Will Digital Signatures Replace Handwritten Ones?
Cursive is dead. Can the signature be far behind?
Signatures have long marked the documents — and milestones — of our lives. Are they the latest victim of the pandemic?
www.thestar.com
Then the pandemic hit, and with it came an accelerated adoption of technology, including the electronic signature, which helped us through forcibly distant transactions. Overnight, companies like Docusign and Adobe became vital lifelines as people shifted to relying on e-signatures.

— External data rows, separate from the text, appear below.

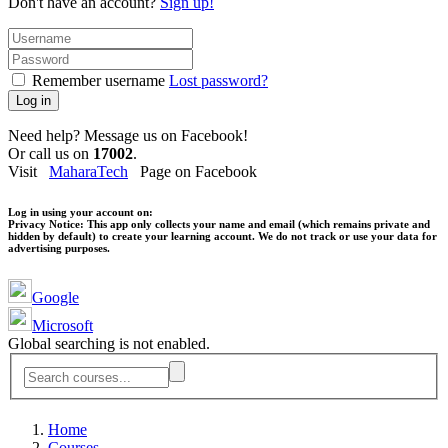
Don't have an account?
Sign up!
Remember username
Lost password?
Log in
Need help? Message us on Facebook!
Or call us on
17002
.
Visit
MaharaTech
Page on Facebook
Log in using your account on:
Privacy Notice:
This app only collects your name and email (which remains private and
hidden by default) to create your learning account. We do not track or use your data for
advertising purposes.
Google
Microsoft
Global searching is not enabled.
Home
Courses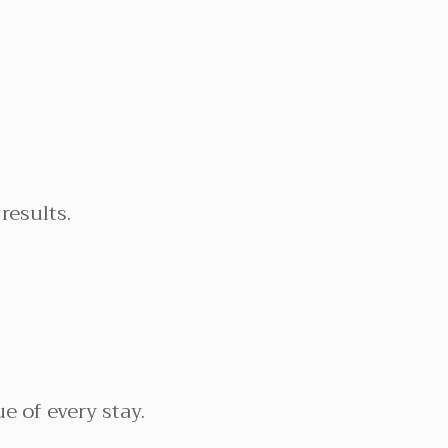
results.
e of every stay.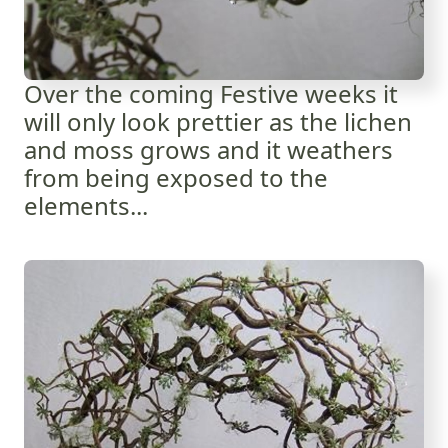
Over the coming Festive weeks it
will only look prettier as the lichen
and moss grows and it weathers
from being exposed to the
elements...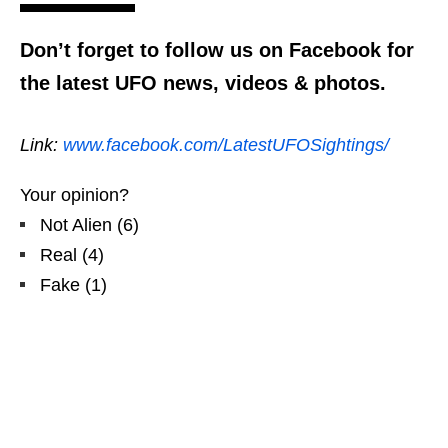
Don’t forget to follow us on Facebook for
the latest UFO news, videos & photos.
Link:
www.facebook.com/LatestUFOSightings/
Your opinion?
Not Alien
(
6
)
Real
(
4
)
Fake
(
1
)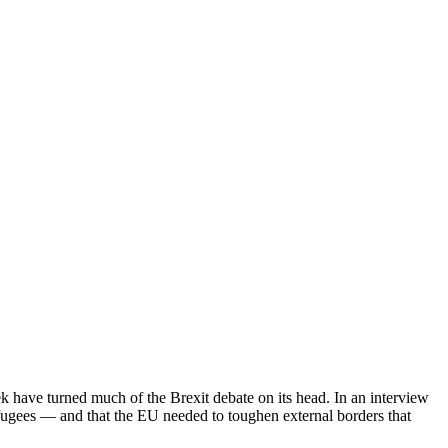
ek have turned much of the Brexit debate on its head. In an interview
efugees — and that the EU needed to toughen external borders that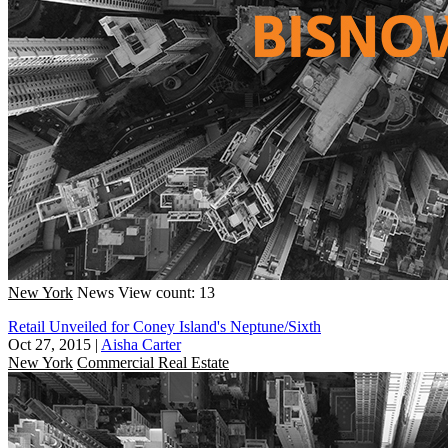
New York
News
View count: 13
Retail Unveiled for Coney Island's Neptune/Sixth
Oct 27, 2015
|
Aisha Carter
New York
Commercial Real Estate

Docusign, for example, went from 585,000 customers in 2020 to 1.1 million as of January 2022 and revenue over the same period grew from $974 million to $2.1 billion, according to the company's most recent annual report. "We believe that once businesses have shifted to digital agreement processes, they will not return to manual ones," noted Docusign.
So even as life has returned to a semblance of normal, the now near ubiquitous option to just tap an electronic device doesn't bode well for the signature as we know it.... During the pandemic, jurisdictions round the world, including Ontario, amended legislation or relaxed rules around contract activity to mitigate the challenges social distancing posed....
Since 2006, the Ontario language curriculum lists cursive only as an option beginning in Grade 3. A plan by the Toronto Catholic District School Board in 2019 to reintroduce it as part of a pilot project was shuttered by the pandemic. And so you get stories of parents shocked to discover their child has to resort to block letters on a passport because they don't know how to "sign" their name.